#### [Problem to work on]
Repeat the entries exactly, and do not carry the pictures over.

#### [Data extracts]
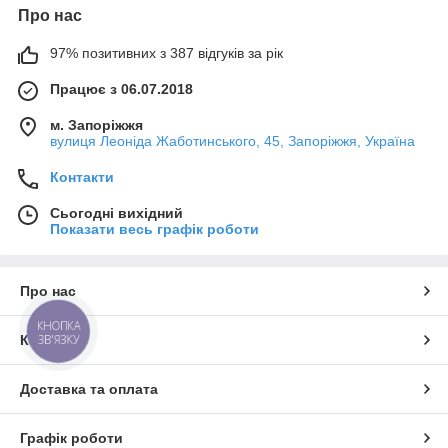
Про нас
97% позитивних з 387 відгуків за рік
Працює з 06.07.2018
м. Запоріжжя
вулиця Леоніда Жаботинського, 45, Запоріжжя, Україна
Контакти
Сьогодні вихідний
Показати весь графік роботи
Про нас
КНОПКА
Контакти
ЗВ'ЯЗКУ
Доставка та оплата
Графік роботи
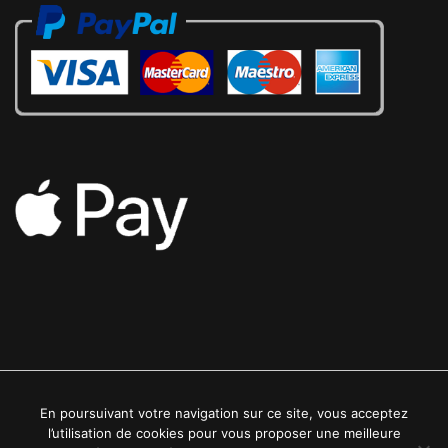
En poursuivant votre navigation sur ce site, vous acceptez
2022 © Luxe24kt | Tous droits réservés
l’utilisation de cookies pour vous proposer une meilleure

#### [Your response]
Про нас
97% позитивних з 387 відгуків за рік
Працює з 06.07.2018
м. Запоріжжя
вулиця Леоніда Жаботинського, 45, Запоріжжя, Україна
Контакти
Сьогодні вихідний
Показати весь графік роботи
Про нас
КНОПКА
Контакти
ЗВ'ЯЗКУ
Доставка та оплата
Графік роботи
En poursuivant votre navigation sur ce site, vous acceptez
2022 © Luxe24kt | Tous droits réservés
l’utilisation de cookies pour vous proposer une meilleure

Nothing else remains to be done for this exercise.